Kaiser Julian (361-363 n.Chr.) war nicht nur Vertretern des Christentums verhasst, sondern auch heidnischen Zeitgenossen suspekt. Diese Differenzen beruhten auch auf unterschiedlichen Vorstellungen von der Herrscherrolle: Gegenüber dem Bild, das die Öffentlichkeit von der Führungsfigur des Kaisers entwickelt hatte, wird Julian von Zeitgenossen wie von der modernen Forschung das Leitbild eines "Philosophen auf dem Kaiserthron" unterstellt. Vor diesem Hintergrund untersucht der Beitrag Julians kaiserliches Rollenverständnis, wobei das Zentrum der religiös anmutende Hymnus an Hilios bildet. Julians Leitbild ist eine neuplatonisch-heidnische Analogie zum christlichen bei Eusebios von Caesarea, die sich schlüssig in Julians Gesamtkonzept einer heidnischen Staatskirche einfügt, aber den Zeitgenossen verschlossen blieb.


547-561  A. A. Lund:
Ist die Darstellung der Fauna der Hercynia silva (Caes. Gall. 6,25-6,28) Fiktion oder Wahrheit?
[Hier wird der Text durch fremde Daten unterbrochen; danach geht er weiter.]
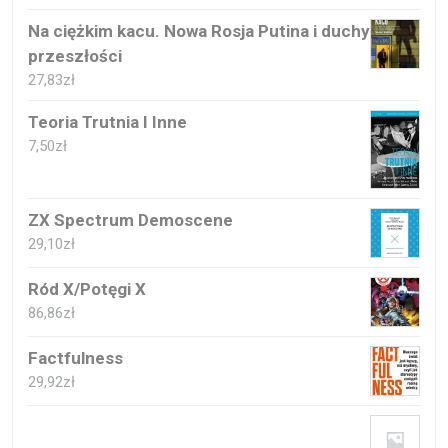
Na ciężkim kacu. Nowa Rosja Putina i duchy
przeszłości
27,83
zł
Teoria Trutnia I Inne
7,50
zł
ZX Spectrum Demoscene
29,10
zł
Ród X/Potęgi X
86,86
zł
Factfulness
29,92
zł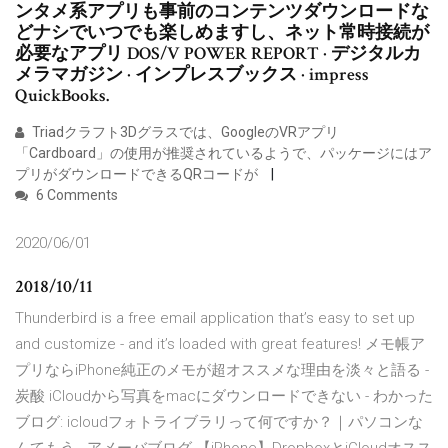
ンタメ系アプリも事前のコンテンツダウンロードな
どナシでいつでも楽しめますし、ネット常時接続が
必要なアプリ DOS/V POWER REPORT · デジタルカ
メラマガジン · インプレスブックス · impress
QuickBooks.
Triadクラフト3Dグラスでは、GoogleのVRアプリ
「Cardboard」の使用が推奨されているようで、パッケージにはア
プリがダウンロードできるQRコードが
6 Comments
2020/06/01
2018/10/11
Thunderbird is a free email application that’s easy to set up
and customize - and it’s loaded with great features! メモ帳ア
プリならiPhone純正のメモが超オススメな理由を淡々と語る -
炭酸 iCloudから写真をmacにダウンロードできない - わかった
ブログ: icloudフォトライブラリって何ですか？｜パソコンな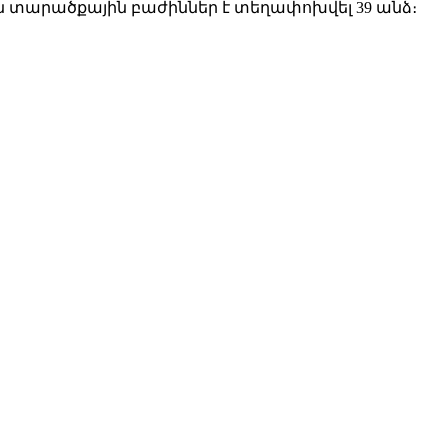
ն տարածքային բաժիններ է տեղափոխվել 39 անձ։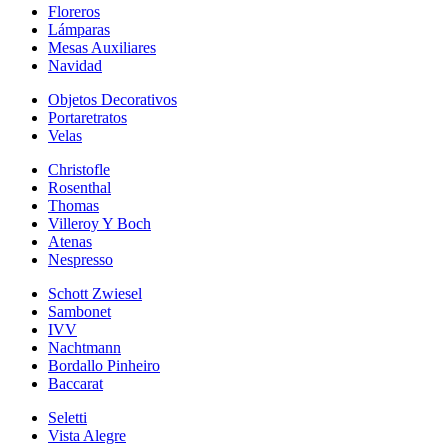
Floreros
Lámparas
Mesas Auxiliares
Navidad
Objetos Decorativos
Portaretratos
Velas
Christofle
Rosenthal
Thomas
Villeroy Y Boch
Atenas
Nespresso
Schott Zwiesel
Sambonet
IVV
Nachtmann
Bordallo Pinheiro
Baccarat
Seletti
Vista Alegre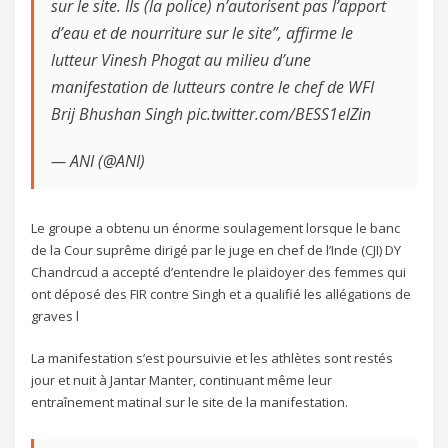
sur le site. Ils (la police) n’autorisent pas l’apport
d’eau et de nourriture sur le site”, affirme le
lutteur Vinesh Phogat au milieu d’une
manifestation de lutteurs contre le chef de WFI
Brij Bhushan Singh pic.twitter.com/BESS1elZin
— ANI (@ANI)
Le groupe a obtenu un énorme soulagement lorsque le banc
de la Cour suprême dirigé par le juge en chef de l’Inde (CJI) DY
Chandrcud a accepté d’entendre le plaidoyer des femmes qui
ont déposé des FIR contre Singh et a qualifié les allégations de
graves l
La manifestation s’est poursuivie et les athlètes sont restés
jour et nuit à Jantar Manter, continuant même leur
entraînement matinal sur le site de la manifestation.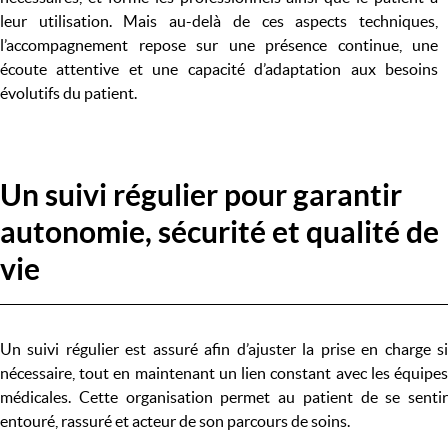
leur utilisation. Mais au-delà de ces aspects techniques,
l’accompagnement repose sur une présence continue, une
écoute attentive et une capacité d’adaptation aux besoins
évolutifs du patient.
Un suivi régulier pour garantir
autonomie, sécurité et qualité de
vie
Un suivi régulier est assuré afin d’ajuster la prise en charge si
nécessaire, tout en maintenant un lien constant avec les équipes
médicales. Cette organisation permet au patient de se sentir
entouré, rassuré et acteur de son parcours de soins.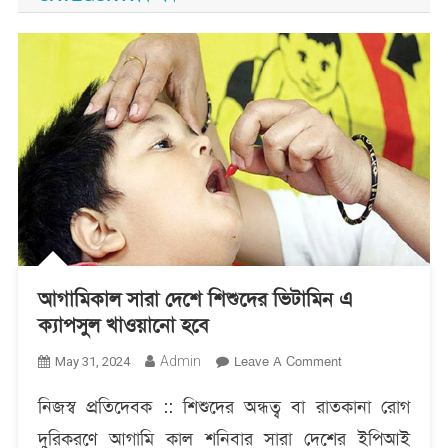
আগামিকাল সারা দেশে শিশুদের ভিটামিন এ
ক্যাপসুল খাওয়ানো হবে
On
Admin
Leave A Comment
May 31, 2024
আগামিকাল
নিজস্ব প্রতিদেবক :: শিশুদের অন্ধত্ব বা রাতকানা রোগ
সারা
দেশে
দুরিকরণে আগামি কাল শনিবার সারা দেশের ইপিআই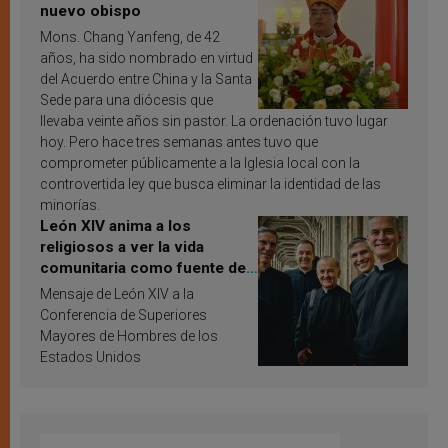
nuevo obispo
Mons. Chang Yanfeng, de 42
años, ha sido nombrado en virtud
del Acuerdo entre China y la Santa
Sede para una diócesis que
llevaba veinte años sin pastor. La ordenación tuvo lugar
hoy. Pero hace tres semanas antes tuvo que
comprometer públicamente a la Iglesia local con la
controvertida ley que busca eliminar la identidad de las
minorías.
León XIV anima a los
religiosos a ver la vida
comunitaria como fuente de
inspiración y santificación
Mensaje de León XIV a la
Conferencia de Superiores
Mayores de Hombres de los
Estados Unidos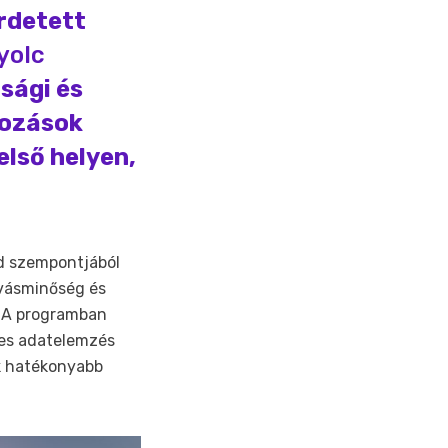
rdetett
yolc
sági és
lkozások
első helyen,
ód szempontjából
lvásminőség és
. A programban
yes adatelemzés
ek hatékonyabb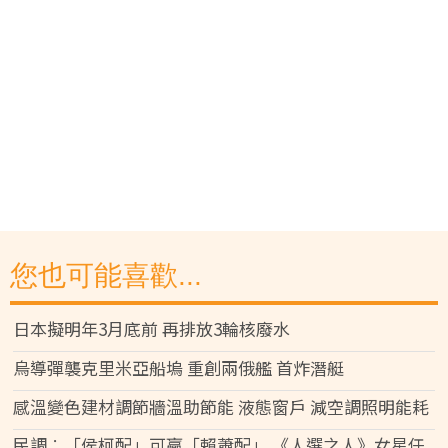
您也可能喜歡...
日本擬明年3月底前 再排放3輪核廢水
烏導彈襲克里米亞船塢 重創兩俄艦 首炸潛艇
感溫變色建材調節牆溫助節能 液態窗戶 減空調照明能耗
民調︰「侯柯配」可贏「賴蕭配」 《人選之人》女星任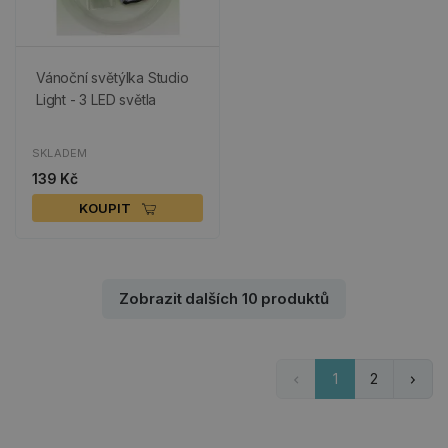
Vánoční světýlka Studio
Light - 3 LED světla
SKLADEM
139 Kč
KOUPIT
Zobrazit dalších 10 produktů
1
2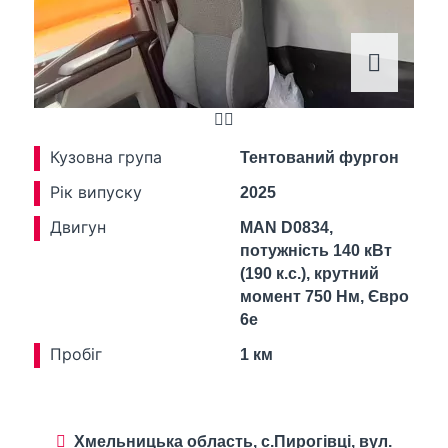
Кузовна група
Тентований фургон
Рік випуску
2025
Двигун
MAN D0834,
потужність 140 кВт
(190 к.с.), крутний
момент 750 Нм, Євро
6e
Пробіг
1 км
Хмельницька область, с.Пирогівці, вул.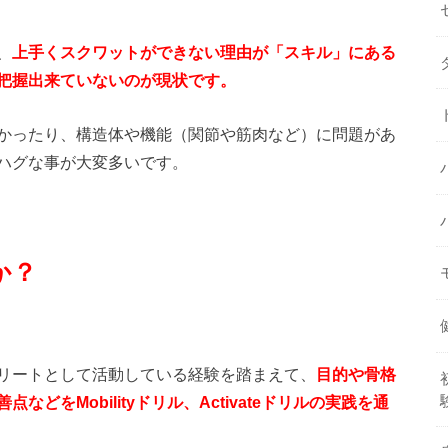
、
上手くスクワットができない理由が「スキル」にある
把握出来ていないのが現状です。
かったり、構造体や機能（関節や筋肉など）に問題があ
ハグな事が大変多いです。
か？
リートとして活動している経験を踏まえて、
目的や骨格
をMobilityドリル、Activateドリルの実践を通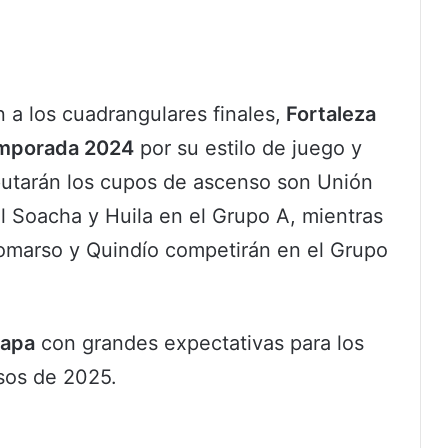
n a los cuadrangulares finales,
Fortaleza
emporada 2024
por su estilo de juego y
putarán los cupos de ascenso son Unión
 Soacha y Huila en el Grupo A, mientras
omarso y Quindío competirán en el Grupo
tapa
con grandes expectativas para los
nsos de 2025.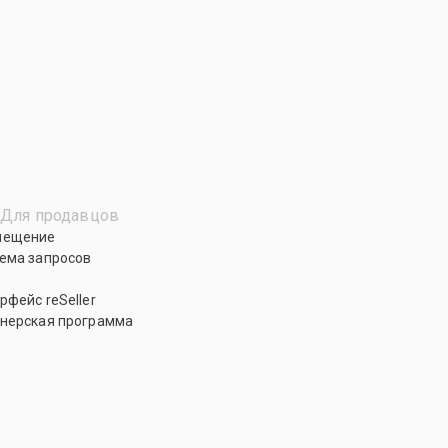
Для продавцов
мещение
ема запросов
рфейс reSeller
нерская программа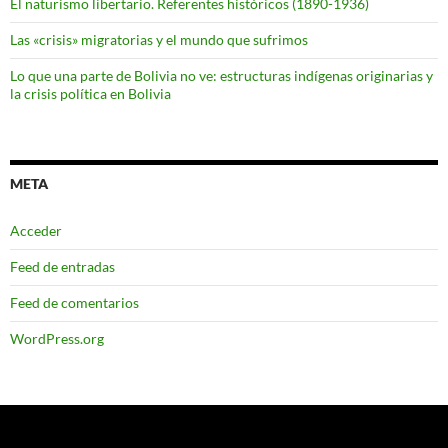
El naturismo libertario. Referentes históricos (1890-1936)
Las «crisis» migratorias y el mundo que sufrimos
Lo que una parte de Bolivia no ve: estructuras indígenas originarias y
la crisis política en Bolivia
META
Acceder
Feed de entradas
Feed de comentarios
WordPress.org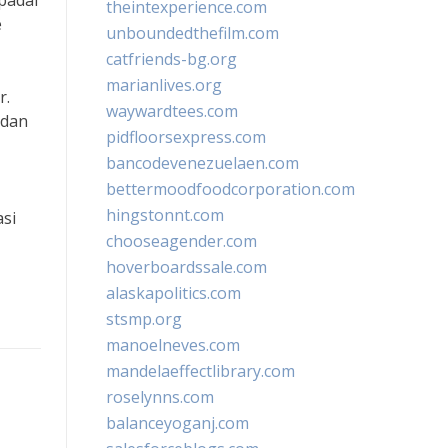
padai
theintexperience.com
e
unboundedthefilm.com
catfriends-bg.org
marianlives.org
r.
waywardtees.com
 dan
pidfloorsexpress.com
bancodevenezuelaen.com
bettermoodfoodcorporation.com
hingstonnt.com
asi
chooseagender.com
hoverboardssale.com
alaskapolitics.com
stsmp.org
manoelneves.com
mandelaeffectlibrary.com
roselynns.com
balanceyoganj.com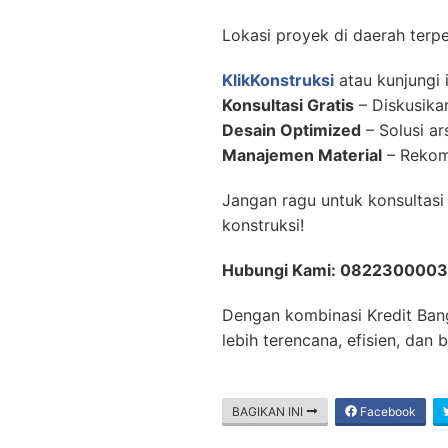
Lokasi proyek di daerah ter
KlikKonstruksi
atau kunjungi
Konsultasi Gratis
– Diskusika
Desain Optimized
– Solusi ar
Manajemen Material
– Rekome
Jangan ragu untuk konsultas
konstruksi!
Hubungi Kami: 082230000
Dengan kombinasi Kredit Bang
lebih terencana, efisien, dan 
BAGIKAN INI
Facebook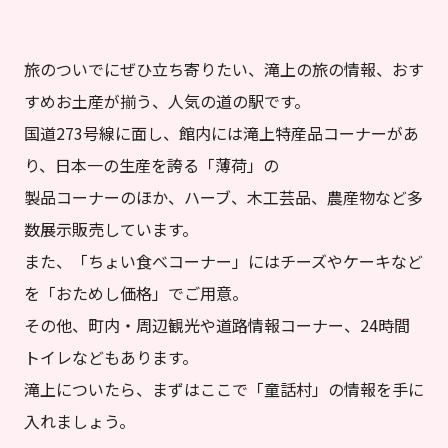
旅のついでにぜひ立ち寄りたい、滝上の旅の情報、おす
すめお土産が揃う、人気の道の駅です。
国道273号線に面し、館内には滝上特産品コーナーがあ
り、日本一の生産を誇る「薄荷」の
製品コーナーのほか、ハーブ、木工芸品、農産物など多
数展示販売しています。
また、「ちょい食べコーナー」にはチーズやケーキなど
を「おためし価格」でご用意。
その他、町内・周辺観光や道路情報コーナー、24時間
トイレなどもあります。
滝上についたら、まずはここで「童話村」の情報を手に
入れましょう。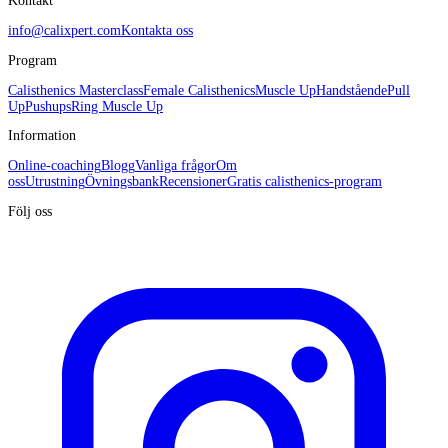
Kontakt
info@calixpert.com
Kontakta oss
Program
Calisthenics Masterclass
Female Calisthenics
Muscle Up
Handstående
Pull
Up
Pushups
Ring Muscle Up
Information
Online-coaching
Blogg
Vanliga frågor
Om
oss
Utrustning
Övningsbank
Recensioner
Gratis calisthenics-program
Följ oss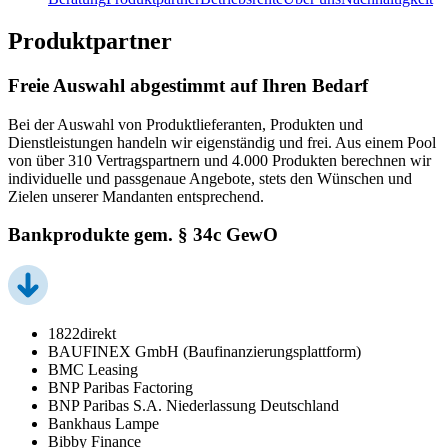
Produktpartner
Freie Auswahl abgestimmt auf Ihren Bedarf
Bei der Auswahl von Produktlieferanten, Produkten und
Dienstleistungen handeln wir eigenständig und frei. Aus einem Pool
von über 310 Vertragspartnern und 4.000 Produkten berechnen wir
individuelle und passgenaue Angebote, stets den Wünschen und
Zielen unserer Mandanten entsprechend.
Bankprodukte gem. § 34c GewO
1822direkt
BAUFINEX GmbH (Baufinanzierungsplattform)
BMC Leasing
BNP Paribas Factoring
BNP Paribas S.A. Niederlassung Deutschland
Bankhaus Lampe
Bibby Finance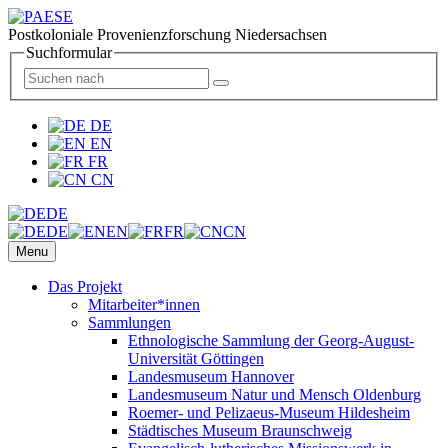
Postkoloniale Provenienzforschung Niedersachsen
Suchformular
DE
EN
FR
CN
DE
DE
EN
FR
CN
Menu
Das Projekt
Mitarbeiter*innen
Sammlungen
Ethnologische Sammlung der Georg-August-
Universität Göttingen
Landesmuseum Hannover
Landesmuseum Natur und Mensch Oldenburg
Roemer- und Pelizaeus-Museum Hildesheim
Städtisches Museum Braunschweig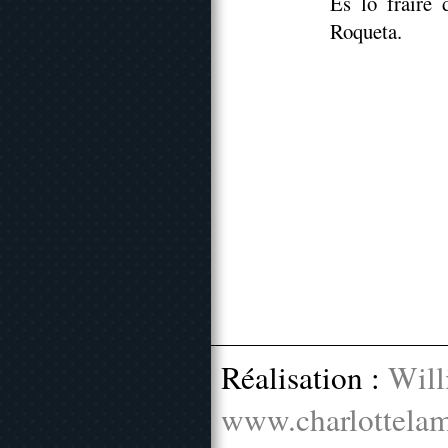
Es lo fraire 
Roqueta.
Réalisation :
Will
www.charlottelam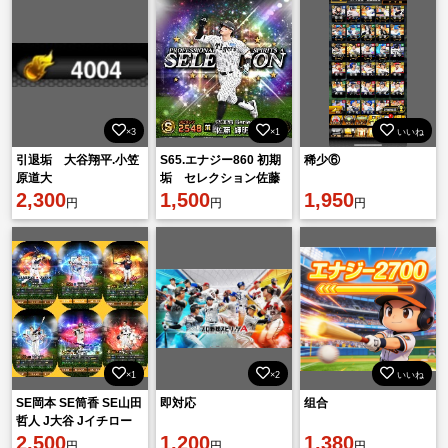
×3
×1
いいね
引退垢 大谷翔平.小笠
S65.エナジー860 初期
稀少⑥
原道大
垢 セレクション佐藤
2,300
輝明
1,500
1,950
円
円
円
×1
×2
いいね
SE岡本 SE筒香 SE山田
即対応
组合
哲人 J大谷 Jイチロー
AN村上 EX大山 清宮
2,500
1,200
1,380
円
円
円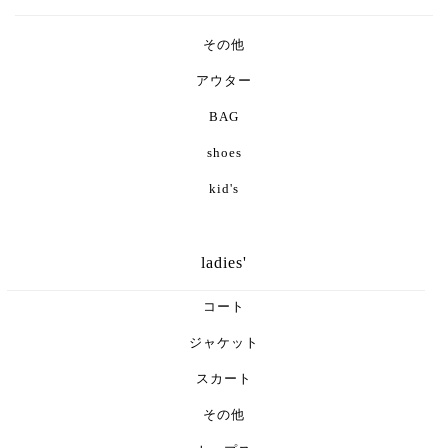
その他
アウター
BAG
shoes
kid's
ladies'
コート
ジャケット
スカート
その他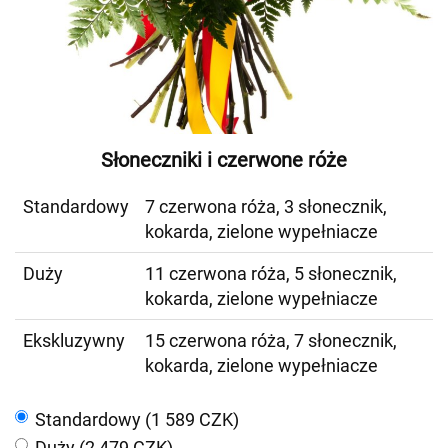
Słoneczniki i czerwone róże
Standardowy
7 czerwona róża, 3 słonecznik,
kokarda, zielone wypełniacze
Duży
11 czerwona róża, 5 słonecznik,
kokarda, zielone wypełniacze
Ekskluzywny
15 czerwona róża, 7 słonecznik,
kokarda, zielone wypełniacze
Standardowy (1 589 CZK)
Duży (2 479 CZK)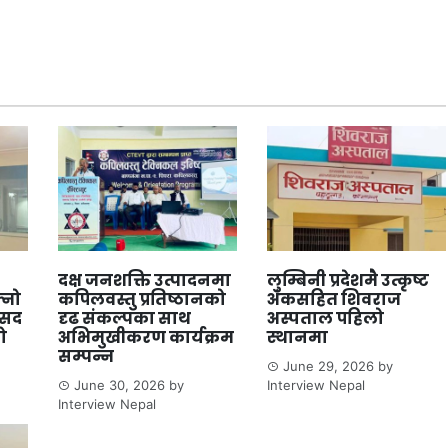
दक्ष जनशक्ति उत्पादनमा
लुम्बिनी प्रदेशमै उत्कृष्ट
्नो
कपिलवस्तु प्रतिष्ठानको
अंकसहित शिवराज
ंसद
दृढ संकल्पका साथ
अस्पताल पहिलो
ो
अभिमुखीकरण कार्यक्रम
स्थानमा
सम्पन्न
June 29, 2026
by
June 30, 2026
by
Interview Nepal
Interview Nepal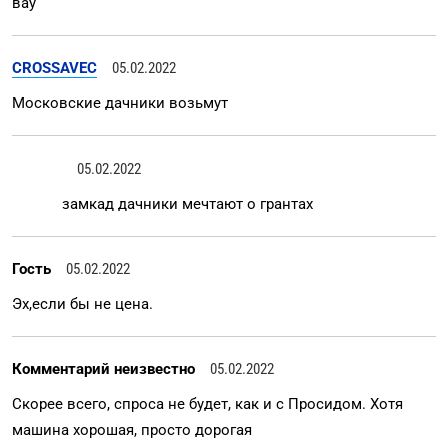
вау
CROSSAVEC
05.02.2022
Московские дачники возьмут
05.02.2022
замкад дачники мечтают о грантах
Гость
05.02.2022
Эх,если бы не цена.
Комментарий неизвестно
05.02.2022
Скорее всего, спроса не будет, как и с Просидом. Хотя
машина хорошая, просто дорогая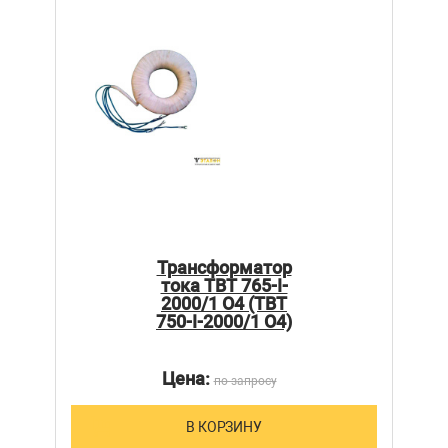
Трансформатор
тока ТВТ 765-I-
2000/1 О4 (ТВТ
750-I-2000/1 О4)
Цена:
по запросу
В КОРЗИНУ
In diesem Beitrag geht es um das Verständnis der Schilderung der Tierwelt des Herkynischen Waldes bei Caesar. Im ersten Teil wird die Frage der Echtheit des Exkurses textkritisch überprüft, der Wortlaut sprachlich emendiert und als caesarisch erwiesen. Im zweiten Teil wird das damit verknüpfte Problem, ob die Erzählung als Dichtung oder Wahrheit zu verstehen sei, mit Amerigo Vespuccis Schrift Mundus Novus verglichen und mit kryptozoologischer Literatur in Beziehung gesetzt. Dies führt zu dem Ergebnis, dass Caesars Erzählung aus antiker wie aus heutiger Sicht als Fiktion zu bewerten ist.


563-584  A. Rubel:
"Es begab sich aber zu der Zeit..." Neue Überlegungen zur Geburt Christi und zur Glaubwürdigkeit der Weihnachtsgeschichte nach Lukas


585-609  P. Emberger:
Zum Fortwirken des Iustinus in der frühmittelalterlichen Chronik des Regino von Prüm

Der Beitrag bespricht die Frage, in welchem Ausmaß der Epitomator Iustinus das Geschichtsbild des Abtes Regino von Prüm (um 840-915) in seiner Chronik geprägt hat. Aus dem Vergleich ergibt sich, dass Regino oftmals ganze Sätze und Gedanken von Iustinus wortgetreu übernommen hat, um Geschehnisse wie Schlachtbeschreibungen darzustellen oder um bedeutende Persönlichkeiten seiner Zeit zu charakterisieren. Die Chronik selbst ist in zwei Bücher unterteilt, den libellus de temporibus dominicae incarnationis und den liber de gestis regum Francorum, und reicht von Christi Geburt bis ins Jahr 908; gewidmet ist sie Bischof Adalbero von Augsburg (gest. 909).